Dr Damien Brady and team set out to determine whether coconut oil might have antibacterial qualities at combating some strains of Streptococcus bacteria which commonly inhabit the human mouth and cause tooth decay. They tested the coconut oil in its natural and semi-digested state. They added enzymes so that the oil could be tested in a digested state.
Although natural, undigested coconut oil appeared to have no impact, the scientists found that the digested oil stopped most Streptococcus bacteria from multiplying. Of particular interest was Streptococcus mutans, a type of bacterium which produces teeth-decaying acids.
Dr. Brady explained that previous studies had demonstrated that certain foodstuffs, when semi-digested, had the capacity to destroy micro-organisms. The binding of S. mutans to tooth enamel was significantly reduced when teeth were exposed to enzyme-modified milk, one study had shown. That study encouraged this team to test out other foods.
The researchers plan to see how coconut oil interacts with Streptococcus bacteria at molecular level. They also want to find out whether digested coconut oil might combat other pathogens, including some types of bacteria and yeasts.
The team inform that preliminary studies have found that semi-digested coconut oil destroysCandida albicans, a yeast that causes thrush.
The scientists believe that enzyme-modified coconut oil, meaning in its semi-digested state, may have commercially viable antimicrobial qualities for the oral healthcare industry.
Dr Brady said:
"Dental caries is a commonly overlooked health problem affecting 60-90% of children and the majority of adults in industrialized countries. Incorporating enzyme-modified coconut oil into dental hygiene products would be an attractive alternative to chemical additives, particularly as it works at relatively low concentrations.
Also, with increasing antibiotic resistance, it is important that we turn our attention to new ways to combat microbial infection.
Our data suggests that products of human digestion show antimicrobial activity. This could have implications for how bacteria colonize the cells lining the digestive tract and for overall gut health.
Our research has shown that digested milk protein not only reduced the adherence of harmful bacteria to human intestinal cells but also prevented some of them from gaining entrance into the cell. We are currently researching coconut oil and other enzyme-modified foodstuffs to identify how they interfere with the way bacteria cause illness and disease."Streptococcus mutans (S. mutans)Streptococcus mutans (S. mutans) is an anaerobic, Gram-positive, coccus shaped bacterium. Coccus shaped means the bacterium has a spherical or spheroidal shape. S. mutans commonly inhabits the human oral cavity and is the leading cause of tooth decay globally.

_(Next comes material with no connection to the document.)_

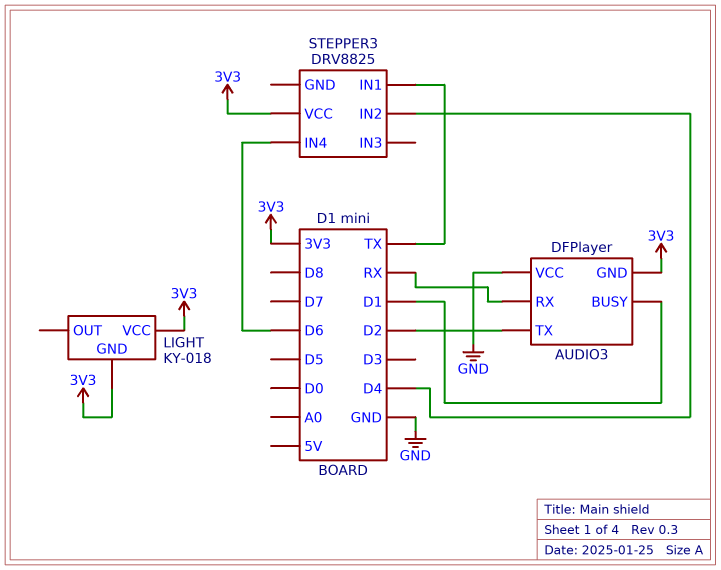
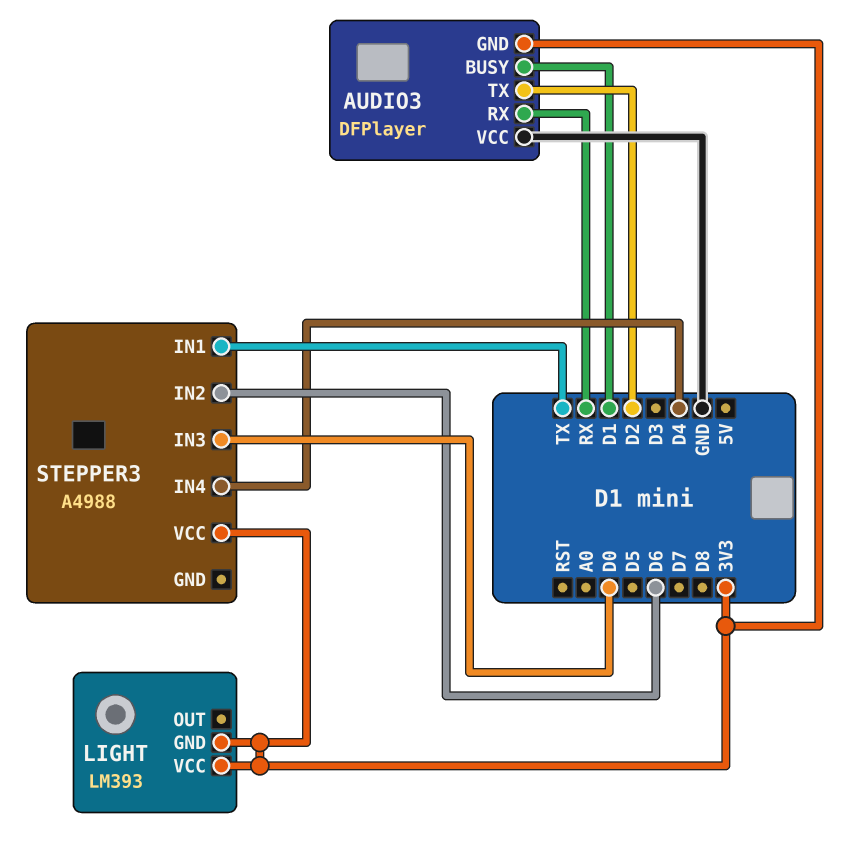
LIGHT: KY-018 -> LM393
STEPPER3: DRV8825 -> A4988
STEPPER3 pin IN2: D4 -> D6
STEPPER3 pin IN3: none -> D0
STEPPER3 pin IN4: D6 -> D4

S. mutans, according to experts, is the most cariogenic of all the oral streptococci. Cariogenic means producing or promoting the development of tooth decay. The bacterium sticks to the surface of the tooth and exists on certain types of carbohydrates. As it metabolizes sugars and other sources of energy, it produces an acid that damages teeth.
Virtually all humans carry S. mutans in their oral cavity.